# Records provided
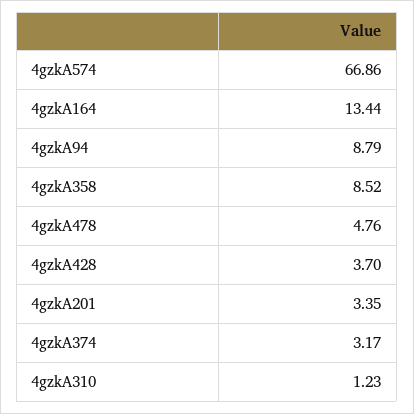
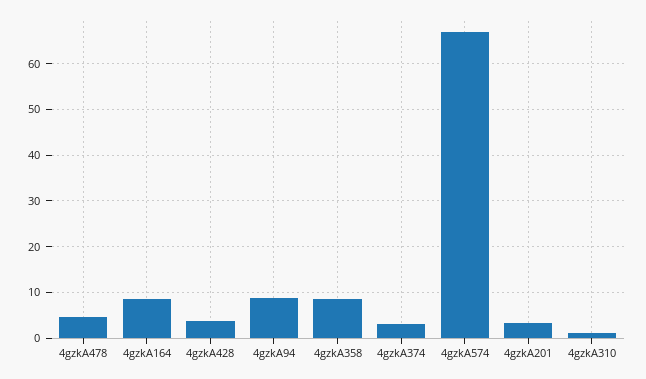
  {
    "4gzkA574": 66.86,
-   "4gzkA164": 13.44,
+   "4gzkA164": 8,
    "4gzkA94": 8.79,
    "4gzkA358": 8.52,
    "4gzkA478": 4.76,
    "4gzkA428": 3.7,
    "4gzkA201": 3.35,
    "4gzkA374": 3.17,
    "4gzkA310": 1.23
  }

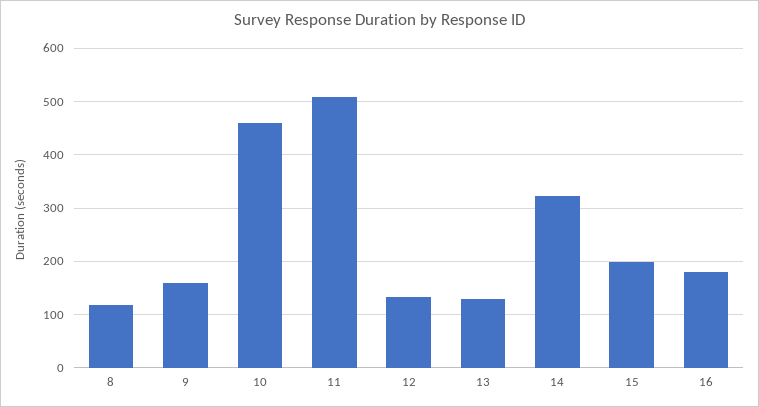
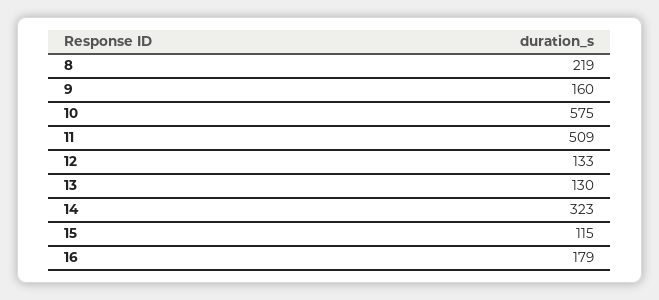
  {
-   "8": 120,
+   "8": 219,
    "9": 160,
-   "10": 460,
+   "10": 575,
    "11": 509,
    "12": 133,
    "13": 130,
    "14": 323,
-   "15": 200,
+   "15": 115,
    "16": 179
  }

# Work instructions
Without the pictures, reproduce every record exactly as it appears above.

# Expected output
  {
    "4gzkA574": 66.86,
-   "4gzkA164": 13.44,
+   "4gzkA164": 8,
    "4gzkA94": 8.79,
    "4gzkA358": 8.52,
    "4gzkA478": 4.76,
    "4gzkA428": 3.7,
    "4gzkA201": 3.35,
    "4gzkA374": 3.17,
    "4gzkA310": 1.23
  }

  {
-   "8": 120,
+   "8": 219,
    "9": 160,
-   "10": 460,
+   "10": 575,
    "11": 509,
    "12": 133,
    "13": 130,
    "14": 323,
-   "15": 200,
+   "15": 115,
    "16": 179
  }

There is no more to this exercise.